TASK: Word for word, return each entry that follows, with every image removed.

DATA FOR THE TASK:
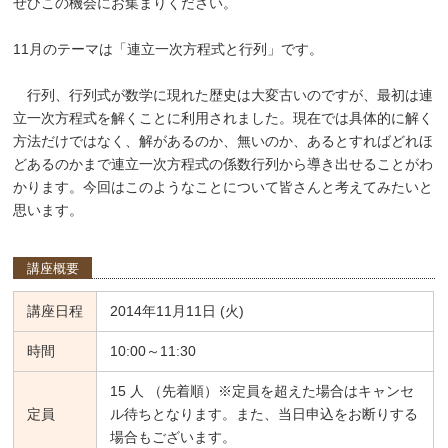
ぜひこの機会にお集まりください。
11月のテーマは「連立一次方程式と行列」です。
行列、行列式が数学に現れた歴史は大変古いのですが、最初は連
立一次方程式を解くことに利用されました。現在では具体的に解く
方法だけではなく、解があるのか、無いのか、あるとすればどれほ
どあるのかまで連立一次方程式の係数行列から導き出せることがわ
かります。今回はこのようなことについて皆さんと考えてみたいと
思います。
講座概要
講座日程
2014年11月11日 (火)
時間
10:00～11:30
15 人 （先着順）※定員を超えた場合はキャンセ
定員
ル待ちとなります。また、当日申込をお断りする
場合もございます。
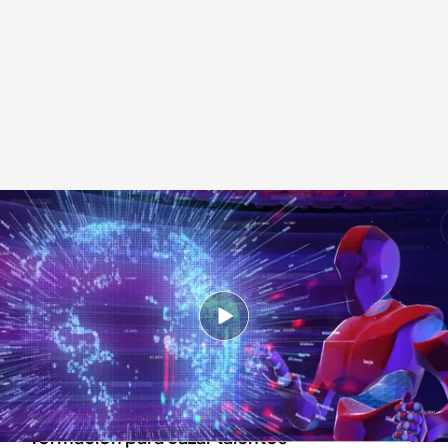
Las empresas no encuentran trabajadores formados para la IA
Redacción digital Noticias Cuatro
07 FEB 2024 - 22:50h.
Un informe señala que no habrán suficientes
trabajadores cualificados hasta 2030
Las empresas acuden a academias de
formación para cazar talentos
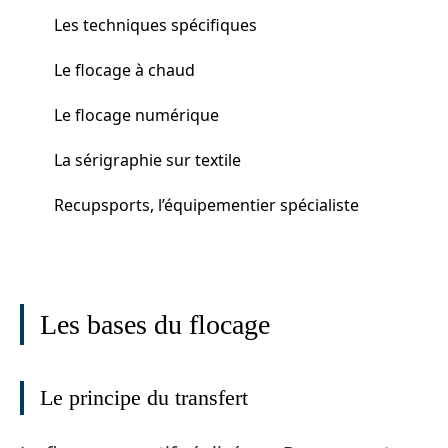
Les techniques spécifiques
Le flocage à chaud
Le flocage numérique
La sérigraphie sur textile
Recupsports, l’équipementier spécialiste
Les bases du flocage
Le principe du transfert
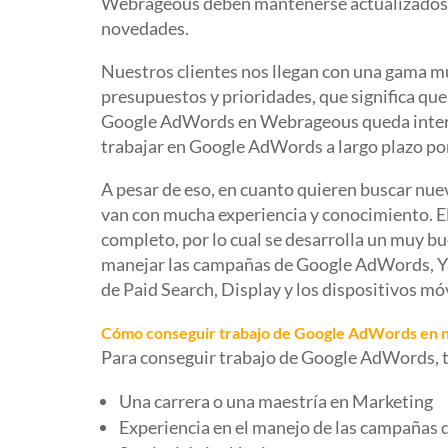
Webrageous deben mantenerse actualizados 
novedades.
Nuestros clientes nos llegan con una gama m
presupuestos y prioridades, que significa que 
Google AdWords en Webrageous queda intere
trabajar en Google AdWords a largo plazo porq
A pesar de eso, en cuanto quieren buscar nu
van con mucha experiencia y conocimiento. 
completo, por lo cual se desarrolla un muy 
manejar las campañas de Google AdWords, Ya
de Paid Search, Display y los dispositivos móv
Cómo conseguir trabajo de Google AdWords en 
Para conseguir trabajo de Google AdWords, ti
Una carrera o una maestría en Marketing
Experiencia en el manejo de las campaña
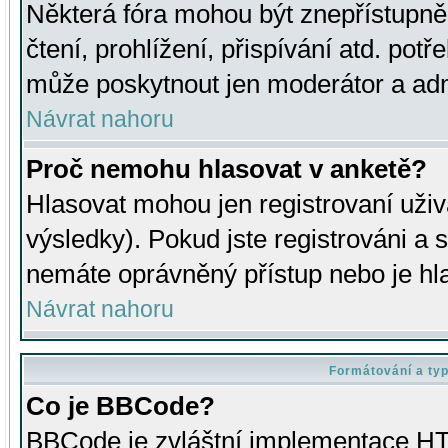
Některá fóra mohou být znepřístupně
čtení, prohlížení, přispívání atd. potř
může poskytnout jen moderátor a admin
Návrat nahoru
Proč nemohu hlasovat v anketě?
Hlasovat mohou jen registrovaní uživ
výsledky). Pokud jste registrováni a 
nemáte oprávněný přístup nebo je hl
Návrat nahoru
Formátování a ty
Co je BBCode?
BBCode je zvláštní implementace HT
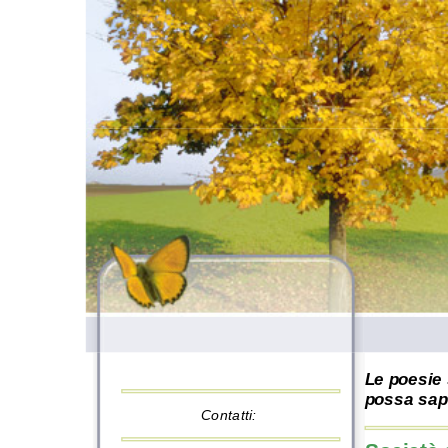
Le poesie 
possa sape
Contatti:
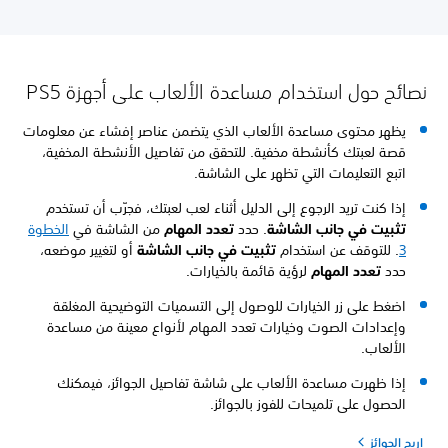
نصائح حول استخدام مساعدة الألعاب على أجهزة PS5
يظهر محتوى مساعدة الألعاب الذي يتضمن عناصر إفشاء عن معلومات
قصة لعبتك كأنشطة مخفية. للتحقق من تفاصيل الأنشطة المخفية،
اتبع التعليمات التي تظهر على الشاشة.
إذا كنت تريد الرجوع إلى الدليل أثناء لعب لعبتك، فجرّب أن تستخدم
تثبيت في جانب الشاشة
. حدد
تعدد المهام
من الشاشة في
الخطوة
3
. للتوقف عن استخدام
تثبيت في جانب الشاشة
أو لتغيير موضعه،
حدد
تعدد المهام
لرؤية قائمة بالخيارات.
اضغط على زر الخيارات للوصول إلى التسميات التوضيحية المغلقة
وإعدادات الصوت وخيارات تعدد المهام لأنواع معينة من مساعدة
الألعاب.
إذا ظهرت مساعدة الألعاب على شاشة تفاصيل الجوائز، فيمكنك
الحصول على تلميحات للفوز بالجوائز.
اربح الجوائز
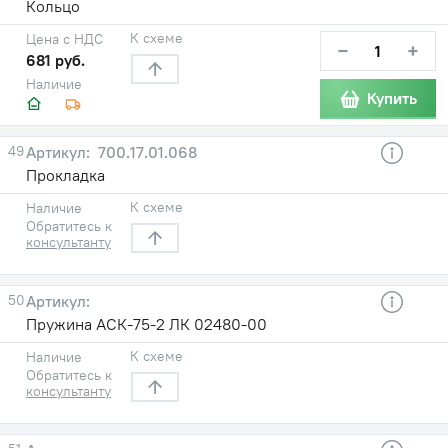
Кольцо
К схеме
Цена с НДС
−
+
681 руб.
Наличие
Купить
49
700.17.01.068
Прокладка
К схеме
Наличие
Обратитесь к
консультанту
50
Пружина АСК-75-2 ЛК 02480-00
К схеме
Наличие
Обратитесь к
консультанту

RESPONSE AREA:
ぜひこの機会にお集まりください。
11月のテーマは「連立一次方程式と行列」です。
行列、行列式が数学に現れた歴史は大変古いのですが、最初は連
立一次方程式を解くことに利用されました。現在では具体的に解く
方法だけではなく、解があるのか、無いのか、あるとすればどれほ
どあるのかまで連立一次方程式の係数行列から導き出せることがわ
かります。今回はこのようなことについて皆さんと考えてみたいと
思います。
講座概要
講座日程
2014年11月11日 (火)
時間
10:00～11:30
15 人 （先着順）※定員を超えた場合はキャンセ
定員
ル待ちとなります。また、当日申込をお断りする
場合もございます。
Las empresas no encuentran trabajadores formados para la IA
Redacción digital Noticias Cuatro
07 FEB 2024 - 22:50h.
Un informe señala que no habrán suficientes
trabajadores cualificados hasta 2030
Las empresas acuden a academias de
formación para cazar talentos
Les techniques spécifiques
Le flocage à chaud
Le flocage numérique
La sérigraphie sur textile
Recupsports, l’équipementier spécialiste
Les bases du flocage
Le principe du transfert
Webrageous deben mantenerse actualizados 
novedades.
Nuestros clientes nos llegan con una gama m
presupuestos y prioridades, que significa que 
Google AdWords en Webrageous queda intere
trabajar en Google AdWords a largo plazo porq
A pesar de eso, en cuanto quieren buscar nu
van con mucha experiencia y conocimiento. 
completo, por lo cual se desarrolla un muy 
manejar las campañas de Google AdWords, Ya
de Paid Search, Display y los dispositivos móv
Cómo conseguir trabajo de Google AdWords en 
Para conseguir trabajo de Google AdWords, ti
Una carrera o una maestría en Marketing
Experiencia en el manejo de las campaña
Některá fóra mohou být znepřístupně
čtení, prohlížení, přispívání atd. potř
může poskytnout jen moderátor a admin
Návrat nahoru
Proč nemohu hlasovat v anketě?
Hlasovat mohou jen registrovaní uživ
výsledky). Pokud jste registrováni a 
nemáte oprávněný přístup nebo je hl
Návrat nahoru
Formátování a ty
Co je BBCode?
BBCode je zvláštní implementace HT
Le poesie 
possa sape
Contatti:
نصائح حول استخدام مساعدة الألعاب على أجهزة PS5
يظهر محتوى مساعدة الألعاب الذي يتضمن عناصر إفشاء عن معلومات
قصة لعبتك كأنشطة مخفية. للتحقق من تفاصيل الأنشطة المخفية،
اتبع التعليمات التي تظهر على الشاشة.
إذا كنت تريد الرجوع إلى الدليل أثناء لعب لعبتك، فجرّب أن تستخدم
تثبيت في جانب الشاشة
. حدد
تعدد المهام
من الشاشة في
الخطوة
3
. للتوقف عن استخدام
تثبيت في جانب الشاشة
أو لتغيير موضعه،
حدد
تعدد المهام
لرؤية قائمة بالخيارات.
اضغط على زر الخيارات للوصول إلى التسميات التوضيحية المغلقة
وإعدادات الصوت وخيارات تعدد المهام لأنواع معينة من مساعدة
الألعاب.
إذا ظهرت مساعدة الألعاب على شاشة تفاصيل الجوائز، فيمكنك
الحصول على تلميحات للفوز بالجوائز.
اربح الجوائز
Кольцо
К схеме
Цена с НДС
−
+
681 руб.
Наличие
Купить
49
700.17.01.068
Прокладка
К схеме
Наличие
Обратитесь к
консультанту
50
Пружина АСК-75-2 ЛК 02480-00
К схеме
Наличие
Обратитесь к
консультанту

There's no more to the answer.